• **Try it**
In the news release below on sleep and stroke, how much more often did people who regularly slept more than eight hours a night have strokes than those who slept less?

• **Extract to read**

◆ ◆ ◆ ◆ ◆ ◆ ◆

Release Date: February 15, 2001
BUFFALO, N.Y. -- If you sleep more than eight hours a night, snore or regularly are drowsy during the day, you may be at an increased risk of stroke, UB researchers have found.
These results from the Western New York Stroke Screening Study, presented in Fort Lauderdale today at the American Stroke Association's 26th International Stroke Conference, showed that people who regularly slept more than eight hours a night had 9 percent more strokes than those who slept less.
Persons who regularly were sleepy during the day showed a 10 percent increase in stroke, compared to those who didn't experience daytime somnolence.
"We found that certain sleep characteristics -- such as sleeping for more than eight hours, the tendency to fall asleep during the day and the tendency to snore -- influence the likelihood of having a stroke," said Adnan I. Qureshi, assistant professor of neurosurgery affiliated with UB's Toshiba Stroke Research Center and lead author on the study.

◆ ◆ ◆ ◆ ◆ ◆ ◆

• **Dataset records**
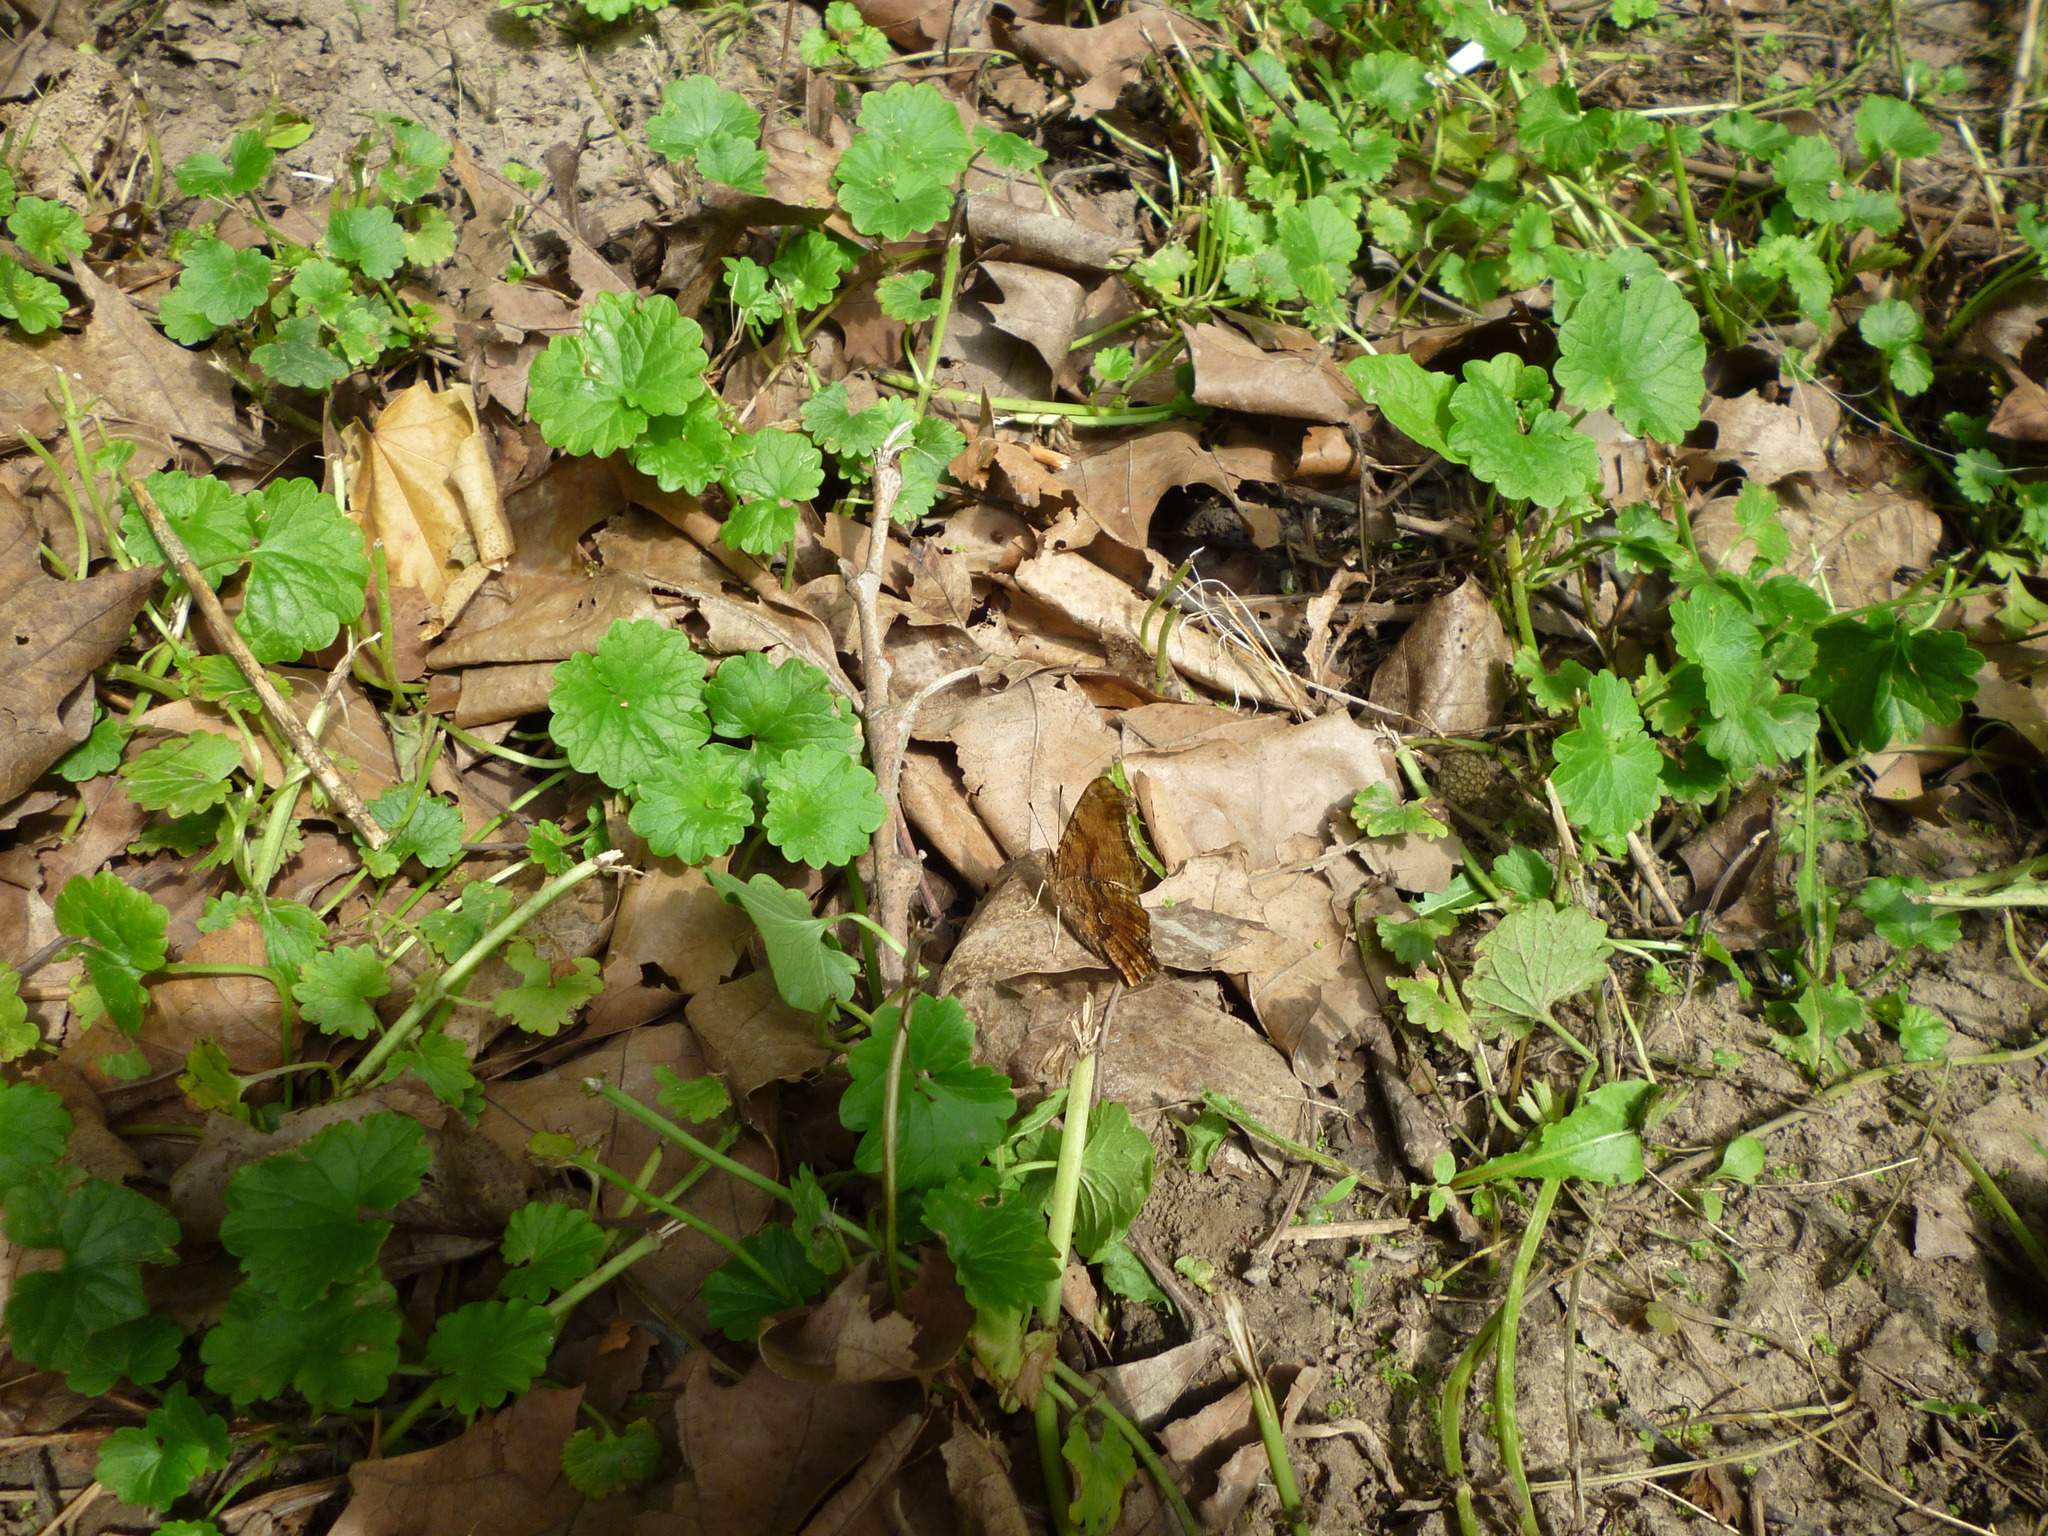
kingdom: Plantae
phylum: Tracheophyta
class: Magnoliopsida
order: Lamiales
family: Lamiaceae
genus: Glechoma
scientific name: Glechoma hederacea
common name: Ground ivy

◆ ◆ ◆ ◆ ◆ ◆ ◆

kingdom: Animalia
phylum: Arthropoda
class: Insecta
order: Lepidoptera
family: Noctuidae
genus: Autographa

◆ ◆ ◆ ◆ ◆ ◆ ◆

• **Exercise solution**
They had 9 percent more strokes.